The consortium had its inaugural planning meeting in October 2016 and continues to organize. The Chan Zuckerberg Initiative is onboard as well. In June 2017 it announced that it was providing financial and engineering support to build an open data-coordination platform to organize the findings, so they will be readily sharable by researchers in the project and beyond.

The atlas, which will combine information from existing and future research projects, has been made technically feasible by a host of technological achievements, including advances in tools for isolating individual cells, for profiling the proteins in a single cell at any given time (proteins are the major workhorses in the body), and for quickly and inexpensively sequencing DNA and RNA. It will integrate research exploring all the “omes”: the genome (the full set of genes), the transcriptome (the RNA made from the genes), the proteome (the proteins), the metabolome (small molecules, such as sugars, fatty acids and amino acids, involved or generated by cellular processes), and the fluxome (metabolic reactions whose rates can vary under different conditions). And these findings will be mapped to different subregions of cells. The integrated results should lead to a tool that will simulate all the types and states of cells in our body and provide new understandings of disease processes and how to intervene in them.
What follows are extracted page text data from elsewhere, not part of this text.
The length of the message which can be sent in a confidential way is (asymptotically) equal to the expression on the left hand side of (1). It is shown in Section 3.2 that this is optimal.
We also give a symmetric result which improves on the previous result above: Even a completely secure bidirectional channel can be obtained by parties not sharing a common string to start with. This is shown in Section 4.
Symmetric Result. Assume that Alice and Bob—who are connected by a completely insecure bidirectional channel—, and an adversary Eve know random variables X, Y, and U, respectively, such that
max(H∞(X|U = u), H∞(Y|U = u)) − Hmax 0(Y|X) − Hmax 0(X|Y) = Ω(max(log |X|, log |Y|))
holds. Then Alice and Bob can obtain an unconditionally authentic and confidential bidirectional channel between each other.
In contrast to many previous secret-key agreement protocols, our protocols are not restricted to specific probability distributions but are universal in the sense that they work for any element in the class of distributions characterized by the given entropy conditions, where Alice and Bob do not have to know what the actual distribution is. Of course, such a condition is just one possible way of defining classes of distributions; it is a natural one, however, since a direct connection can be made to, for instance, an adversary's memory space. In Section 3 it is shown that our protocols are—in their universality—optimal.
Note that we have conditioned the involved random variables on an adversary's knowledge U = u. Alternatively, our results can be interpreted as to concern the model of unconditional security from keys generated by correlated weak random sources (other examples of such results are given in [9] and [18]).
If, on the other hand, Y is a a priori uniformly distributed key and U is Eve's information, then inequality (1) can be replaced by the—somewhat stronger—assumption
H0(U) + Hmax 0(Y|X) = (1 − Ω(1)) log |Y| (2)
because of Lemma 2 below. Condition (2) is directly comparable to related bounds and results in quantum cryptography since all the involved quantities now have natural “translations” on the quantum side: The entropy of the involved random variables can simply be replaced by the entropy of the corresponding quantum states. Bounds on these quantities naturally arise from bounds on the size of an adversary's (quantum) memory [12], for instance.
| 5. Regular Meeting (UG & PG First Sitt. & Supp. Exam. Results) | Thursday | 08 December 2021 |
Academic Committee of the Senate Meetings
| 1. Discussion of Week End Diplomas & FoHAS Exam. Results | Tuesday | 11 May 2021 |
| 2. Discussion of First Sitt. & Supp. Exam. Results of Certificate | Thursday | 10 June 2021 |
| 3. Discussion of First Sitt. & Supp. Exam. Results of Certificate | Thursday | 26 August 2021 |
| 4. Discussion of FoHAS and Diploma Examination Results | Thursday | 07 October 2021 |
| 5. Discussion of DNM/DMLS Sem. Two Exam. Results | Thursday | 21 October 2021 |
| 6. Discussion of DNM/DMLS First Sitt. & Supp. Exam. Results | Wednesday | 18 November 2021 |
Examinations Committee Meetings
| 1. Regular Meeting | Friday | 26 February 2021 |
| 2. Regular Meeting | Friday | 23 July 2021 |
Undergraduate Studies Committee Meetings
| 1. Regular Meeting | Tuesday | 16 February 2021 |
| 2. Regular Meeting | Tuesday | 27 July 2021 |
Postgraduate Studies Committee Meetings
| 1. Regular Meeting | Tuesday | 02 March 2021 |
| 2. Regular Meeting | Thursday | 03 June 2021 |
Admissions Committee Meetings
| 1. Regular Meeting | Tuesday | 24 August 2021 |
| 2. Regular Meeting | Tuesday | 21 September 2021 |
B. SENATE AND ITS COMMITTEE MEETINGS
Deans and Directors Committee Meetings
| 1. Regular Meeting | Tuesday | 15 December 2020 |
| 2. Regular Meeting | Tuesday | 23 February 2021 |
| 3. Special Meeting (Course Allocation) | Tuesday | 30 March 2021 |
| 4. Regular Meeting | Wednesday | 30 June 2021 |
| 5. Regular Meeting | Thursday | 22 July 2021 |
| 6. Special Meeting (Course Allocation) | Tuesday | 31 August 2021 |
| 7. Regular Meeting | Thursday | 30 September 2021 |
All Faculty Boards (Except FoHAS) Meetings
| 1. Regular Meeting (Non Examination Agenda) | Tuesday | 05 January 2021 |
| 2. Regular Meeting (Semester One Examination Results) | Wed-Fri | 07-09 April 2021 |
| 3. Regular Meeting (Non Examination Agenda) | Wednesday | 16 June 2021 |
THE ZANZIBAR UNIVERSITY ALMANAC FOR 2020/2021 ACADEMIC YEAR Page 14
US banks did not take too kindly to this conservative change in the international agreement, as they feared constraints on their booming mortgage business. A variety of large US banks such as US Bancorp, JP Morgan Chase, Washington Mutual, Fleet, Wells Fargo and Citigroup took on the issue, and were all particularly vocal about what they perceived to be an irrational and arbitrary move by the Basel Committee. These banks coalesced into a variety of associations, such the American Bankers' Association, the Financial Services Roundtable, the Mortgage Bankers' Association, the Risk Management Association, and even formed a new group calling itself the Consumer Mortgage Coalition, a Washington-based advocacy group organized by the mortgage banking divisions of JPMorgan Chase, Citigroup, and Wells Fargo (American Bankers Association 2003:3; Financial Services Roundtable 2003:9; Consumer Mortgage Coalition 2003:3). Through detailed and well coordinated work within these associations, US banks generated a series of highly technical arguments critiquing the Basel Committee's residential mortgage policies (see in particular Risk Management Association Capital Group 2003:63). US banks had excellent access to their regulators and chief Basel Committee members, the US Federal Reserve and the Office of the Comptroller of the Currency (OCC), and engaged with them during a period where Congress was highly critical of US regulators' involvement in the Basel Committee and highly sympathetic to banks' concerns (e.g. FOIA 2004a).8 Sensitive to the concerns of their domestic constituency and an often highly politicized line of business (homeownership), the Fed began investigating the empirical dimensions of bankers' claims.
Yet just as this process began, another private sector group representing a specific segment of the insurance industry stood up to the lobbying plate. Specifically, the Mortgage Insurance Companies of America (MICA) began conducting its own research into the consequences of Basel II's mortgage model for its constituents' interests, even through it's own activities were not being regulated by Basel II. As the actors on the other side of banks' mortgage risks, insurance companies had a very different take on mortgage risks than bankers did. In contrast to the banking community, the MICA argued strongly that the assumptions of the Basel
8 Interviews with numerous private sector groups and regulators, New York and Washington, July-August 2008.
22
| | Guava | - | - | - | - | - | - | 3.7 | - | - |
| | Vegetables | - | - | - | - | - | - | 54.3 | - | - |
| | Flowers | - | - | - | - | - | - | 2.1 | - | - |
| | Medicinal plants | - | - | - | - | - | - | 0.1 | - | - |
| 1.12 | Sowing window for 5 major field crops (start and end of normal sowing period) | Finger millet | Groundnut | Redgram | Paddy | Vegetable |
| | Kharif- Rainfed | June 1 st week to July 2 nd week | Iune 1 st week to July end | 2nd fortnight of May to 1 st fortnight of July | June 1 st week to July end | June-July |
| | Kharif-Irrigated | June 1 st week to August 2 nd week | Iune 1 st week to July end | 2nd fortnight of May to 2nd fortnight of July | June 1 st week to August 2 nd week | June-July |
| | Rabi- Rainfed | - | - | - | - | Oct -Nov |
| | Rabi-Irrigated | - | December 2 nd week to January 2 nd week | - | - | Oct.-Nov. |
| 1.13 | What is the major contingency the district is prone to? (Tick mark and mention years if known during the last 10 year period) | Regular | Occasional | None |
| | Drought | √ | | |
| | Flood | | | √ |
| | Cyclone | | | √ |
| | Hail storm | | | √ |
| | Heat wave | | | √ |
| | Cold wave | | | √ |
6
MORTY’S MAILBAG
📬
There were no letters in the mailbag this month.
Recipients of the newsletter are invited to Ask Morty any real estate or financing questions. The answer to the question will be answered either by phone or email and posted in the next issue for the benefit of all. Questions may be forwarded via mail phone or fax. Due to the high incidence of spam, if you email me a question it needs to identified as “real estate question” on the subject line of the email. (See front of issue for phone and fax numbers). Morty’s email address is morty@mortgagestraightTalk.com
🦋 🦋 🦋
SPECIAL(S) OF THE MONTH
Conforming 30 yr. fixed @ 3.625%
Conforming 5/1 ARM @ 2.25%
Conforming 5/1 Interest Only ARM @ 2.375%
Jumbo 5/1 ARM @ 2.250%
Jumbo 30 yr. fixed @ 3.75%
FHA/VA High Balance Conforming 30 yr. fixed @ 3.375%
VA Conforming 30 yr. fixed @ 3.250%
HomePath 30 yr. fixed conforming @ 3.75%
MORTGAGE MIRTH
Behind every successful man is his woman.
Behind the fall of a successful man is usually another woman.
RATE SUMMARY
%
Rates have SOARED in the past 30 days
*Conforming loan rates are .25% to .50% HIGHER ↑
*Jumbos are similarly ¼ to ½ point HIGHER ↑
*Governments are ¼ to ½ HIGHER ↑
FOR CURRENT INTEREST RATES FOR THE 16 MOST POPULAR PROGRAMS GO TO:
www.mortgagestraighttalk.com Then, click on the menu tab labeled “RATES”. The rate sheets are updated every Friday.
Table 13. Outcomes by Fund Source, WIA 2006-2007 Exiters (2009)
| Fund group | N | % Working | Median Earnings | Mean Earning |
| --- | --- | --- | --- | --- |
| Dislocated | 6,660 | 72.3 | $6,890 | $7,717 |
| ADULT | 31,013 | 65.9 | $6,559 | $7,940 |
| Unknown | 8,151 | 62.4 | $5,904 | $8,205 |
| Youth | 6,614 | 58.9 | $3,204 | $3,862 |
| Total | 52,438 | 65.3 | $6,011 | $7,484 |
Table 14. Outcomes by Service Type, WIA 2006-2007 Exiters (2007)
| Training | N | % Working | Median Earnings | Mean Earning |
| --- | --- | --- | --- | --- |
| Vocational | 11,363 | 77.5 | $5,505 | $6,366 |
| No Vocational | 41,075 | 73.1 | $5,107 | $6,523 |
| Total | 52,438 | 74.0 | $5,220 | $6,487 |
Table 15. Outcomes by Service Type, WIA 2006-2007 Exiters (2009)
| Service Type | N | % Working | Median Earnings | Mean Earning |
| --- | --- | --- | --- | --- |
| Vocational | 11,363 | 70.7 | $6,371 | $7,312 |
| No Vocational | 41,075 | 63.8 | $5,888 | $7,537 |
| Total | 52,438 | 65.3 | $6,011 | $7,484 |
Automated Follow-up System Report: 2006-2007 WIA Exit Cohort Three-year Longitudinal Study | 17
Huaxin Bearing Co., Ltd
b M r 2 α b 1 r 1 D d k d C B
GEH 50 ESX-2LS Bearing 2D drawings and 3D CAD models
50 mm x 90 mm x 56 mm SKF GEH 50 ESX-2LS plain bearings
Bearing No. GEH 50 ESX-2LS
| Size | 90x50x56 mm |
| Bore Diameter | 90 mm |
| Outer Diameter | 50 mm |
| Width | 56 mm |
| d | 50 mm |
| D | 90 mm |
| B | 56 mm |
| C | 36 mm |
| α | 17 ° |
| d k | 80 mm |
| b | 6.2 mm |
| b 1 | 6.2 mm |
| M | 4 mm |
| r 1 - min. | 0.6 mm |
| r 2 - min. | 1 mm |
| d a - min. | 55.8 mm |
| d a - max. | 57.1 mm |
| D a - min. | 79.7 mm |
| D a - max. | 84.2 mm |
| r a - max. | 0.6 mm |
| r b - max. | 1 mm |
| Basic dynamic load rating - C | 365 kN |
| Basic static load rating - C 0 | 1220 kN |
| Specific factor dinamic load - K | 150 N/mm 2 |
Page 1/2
One of the most advanced projects underlying the Human Cell Atlas is the Human Protein Atlas, involving researchers from multiple countries, including Sweden, Denmark, South Korea, China and India. That project, which is continuously updated, offers a glimpse of the kind of work that goes into building the Human Cell Atlas and the value it will bring.

Participants in the Human Protein Atlas have classified a large majority of the protein-coding genes in humans using a combination of genomics, transcriptomics, proteomics and antibody-based profiling, which identifies location. Since the program’s inception in 2003, approximately 100 person-years of software development have gone into keeping track of the data and organizing them for systems-level analyses. More than 10 million images have been generated and annotated by certified pathologists, and the protein atlas includes a high-resolution map of the locations of more than 12,000 proteins in 30 subcellular compartments, or organelles, of various cells. All the findings are available to the research community with no restriction. Users can query the database to explore the proteins in any major organ or tissue, or they can focus on proteins with specific properties (such as those that participate in basic cell maintenance or that occur only in specific tissues). The data can also help to model the plethora of dynamic, interacting components that enable life and can be used to explore ideas for new therapies.

Completing the Human Cell Atlas will not be easy, but it will be an immeasurably valuable tool for improving and personalizing health care.